One of the youngest campaigners was Maya Nuñez-Adler, 12, whose mother Katy works for OCO. When asked how long she’s worked on voter engagement, Maya said, “Like, my entire life.” It’s really important to volunteer, Maya said, and she plans to do it in the future as well, if she can reconcile it with her ambition to be a singer. One of her classmates from the Oakland School For the Arts, who like Maya had taken a day off from school to canvas, suggested that they sing at the doors of potential voters.

Father Aidan McAleenan, of St. Columba Catholic Church in North Oakland, said that he had told his congregation that it would be a sin not to vote Yes on Proposition 47, a state ballot initiative which would reclassify a half dozen felonies as misdemeanors, which supporters say would ease the burden on California’s criminal justice system and reduce penalties for low-level offenders. McAleenan, who came to California from Belfast 29 years ago, was also out with OCO today, and was busy planning the party for volunteers this evening as they watch the results come in. He said he had told churchgoers, “I expect everybody to vote, and vote right, and to vote like Jesus would.”

But getting out the vote can be a tough job. In over two hours of canvassing, one man spoke to Hawthorn through a closed door; another smiled toothlessly at her and tried to hug her; one woman said she would be voting as soon as she finished work. Many more were not home, but Hawthorn left door hangers with the address of the resident’s nearest polling place filled in by hand. “It’s incredibly important,” she said of knocking on doors. “And it’s also an extraordinary waste of time.” Hawthorn has been campaigning for Measure Z this election cycle with her church, and joined up with OCO after finding out that her regular community would not be going door-to-door today.

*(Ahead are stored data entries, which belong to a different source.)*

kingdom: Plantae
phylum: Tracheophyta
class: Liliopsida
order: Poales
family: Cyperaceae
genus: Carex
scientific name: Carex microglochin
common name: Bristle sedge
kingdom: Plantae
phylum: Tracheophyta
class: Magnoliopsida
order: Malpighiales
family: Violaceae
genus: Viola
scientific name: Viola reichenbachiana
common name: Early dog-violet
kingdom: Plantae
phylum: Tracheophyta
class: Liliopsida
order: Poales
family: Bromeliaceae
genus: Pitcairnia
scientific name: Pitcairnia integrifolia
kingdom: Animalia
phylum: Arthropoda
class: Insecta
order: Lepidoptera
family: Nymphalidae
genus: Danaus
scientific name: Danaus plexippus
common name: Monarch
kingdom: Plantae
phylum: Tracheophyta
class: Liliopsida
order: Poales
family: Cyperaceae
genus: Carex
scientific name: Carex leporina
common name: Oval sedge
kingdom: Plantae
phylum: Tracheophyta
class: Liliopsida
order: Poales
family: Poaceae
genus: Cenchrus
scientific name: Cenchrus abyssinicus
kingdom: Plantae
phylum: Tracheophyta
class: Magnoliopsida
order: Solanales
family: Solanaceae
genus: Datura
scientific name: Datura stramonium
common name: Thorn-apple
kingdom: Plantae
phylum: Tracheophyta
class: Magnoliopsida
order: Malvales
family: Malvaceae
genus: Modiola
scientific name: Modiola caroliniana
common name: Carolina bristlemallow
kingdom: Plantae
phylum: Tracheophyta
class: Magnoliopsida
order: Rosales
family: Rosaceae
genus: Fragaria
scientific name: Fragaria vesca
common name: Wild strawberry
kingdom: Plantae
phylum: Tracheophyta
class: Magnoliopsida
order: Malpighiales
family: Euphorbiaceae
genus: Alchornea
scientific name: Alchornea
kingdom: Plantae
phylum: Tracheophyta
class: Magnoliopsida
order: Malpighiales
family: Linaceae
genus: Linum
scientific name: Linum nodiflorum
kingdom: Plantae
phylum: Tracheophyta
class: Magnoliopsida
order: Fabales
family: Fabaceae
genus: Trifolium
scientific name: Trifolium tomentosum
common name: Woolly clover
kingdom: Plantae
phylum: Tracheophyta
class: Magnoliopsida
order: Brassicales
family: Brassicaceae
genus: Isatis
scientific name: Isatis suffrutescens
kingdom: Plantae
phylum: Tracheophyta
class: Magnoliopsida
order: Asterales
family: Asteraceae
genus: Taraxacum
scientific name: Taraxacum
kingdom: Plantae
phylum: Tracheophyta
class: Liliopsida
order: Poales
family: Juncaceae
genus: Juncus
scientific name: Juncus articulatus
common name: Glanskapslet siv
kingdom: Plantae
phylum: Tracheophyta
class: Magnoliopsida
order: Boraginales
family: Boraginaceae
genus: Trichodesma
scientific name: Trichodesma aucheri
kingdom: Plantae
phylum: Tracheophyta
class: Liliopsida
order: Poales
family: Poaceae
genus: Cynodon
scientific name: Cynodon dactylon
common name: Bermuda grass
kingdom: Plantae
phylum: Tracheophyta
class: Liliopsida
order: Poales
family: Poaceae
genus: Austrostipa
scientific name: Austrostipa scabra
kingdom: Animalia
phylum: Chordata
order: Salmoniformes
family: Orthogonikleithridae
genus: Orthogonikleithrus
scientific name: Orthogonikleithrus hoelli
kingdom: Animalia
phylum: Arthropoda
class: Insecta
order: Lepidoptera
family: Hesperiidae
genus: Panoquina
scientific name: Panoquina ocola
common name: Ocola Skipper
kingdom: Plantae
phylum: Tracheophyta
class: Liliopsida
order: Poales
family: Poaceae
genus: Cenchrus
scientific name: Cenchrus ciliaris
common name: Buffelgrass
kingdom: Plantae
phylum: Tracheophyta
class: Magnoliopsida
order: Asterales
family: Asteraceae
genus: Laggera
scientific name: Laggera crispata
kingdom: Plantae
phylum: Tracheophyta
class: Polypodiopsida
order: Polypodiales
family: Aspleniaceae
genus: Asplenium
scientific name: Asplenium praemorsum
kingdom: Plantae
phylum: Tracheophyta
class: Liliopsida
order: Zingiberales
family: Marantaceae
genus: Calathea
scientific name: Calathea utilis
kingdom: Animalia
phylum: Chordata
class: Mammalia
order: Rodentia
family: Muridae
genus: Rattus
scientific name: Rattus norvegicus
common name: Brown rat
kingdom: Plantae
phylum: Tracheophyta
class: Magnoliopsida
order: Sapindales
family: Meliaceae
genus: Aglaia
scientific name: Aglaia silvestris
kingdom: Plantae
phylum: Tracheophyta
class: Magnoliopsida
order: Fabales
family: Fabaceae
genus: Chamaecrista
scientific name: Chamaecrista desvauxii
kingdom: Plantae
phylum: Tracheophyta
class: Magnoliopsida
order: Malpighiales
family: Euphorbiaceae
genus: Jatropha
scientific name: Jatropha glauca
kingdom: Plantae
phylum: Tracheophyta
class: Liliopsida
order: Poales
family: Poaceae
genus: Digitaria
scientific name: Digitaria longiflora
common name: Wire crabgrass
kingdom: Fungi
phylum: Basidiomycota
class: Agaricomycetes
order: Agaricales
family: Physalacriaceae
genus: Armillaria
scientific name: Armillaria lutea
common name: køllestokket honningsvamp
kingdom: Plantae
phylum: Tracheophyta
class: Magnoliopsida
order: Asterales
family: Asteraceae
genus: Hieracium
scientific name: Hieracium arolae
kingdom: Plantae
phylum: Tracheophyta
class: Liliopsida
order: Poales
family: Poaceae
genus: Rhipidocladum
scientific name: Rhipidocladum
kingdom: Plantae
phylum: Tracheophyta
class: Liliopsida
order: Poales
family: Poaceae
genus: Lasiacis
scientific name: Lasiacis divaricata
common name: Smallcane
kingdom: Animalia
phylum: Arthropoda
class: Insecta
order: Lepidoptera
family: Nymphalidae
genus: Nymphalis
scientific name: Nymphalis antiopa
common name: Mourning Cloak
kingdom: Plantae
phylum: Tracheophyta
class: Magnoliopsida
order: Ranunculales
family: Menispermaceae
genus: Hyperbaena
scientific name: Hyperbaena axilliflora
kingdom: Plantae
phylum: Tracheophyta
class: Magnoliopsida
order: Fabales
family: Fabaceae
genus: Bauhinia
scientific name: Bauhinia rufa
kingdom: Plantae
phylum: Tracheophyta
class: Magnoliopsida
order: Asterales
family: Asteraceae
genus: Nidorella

Once the 42 precincts in districts 1, 3, 5 and 7 have all been canvassed on foot, OCO volunteers will continue calling voters until shortly before the polls close. It’s an emotional day for many of the volunteers. “I almost started crying on my way to work this morning,” said Fitzgerald, who had been at OCO headquarters in East Oakland until near-midnight the night before preparing for Tuesday’s efforts. “It’s like Christmas, Fourth of July and my birthday all rolled into one.”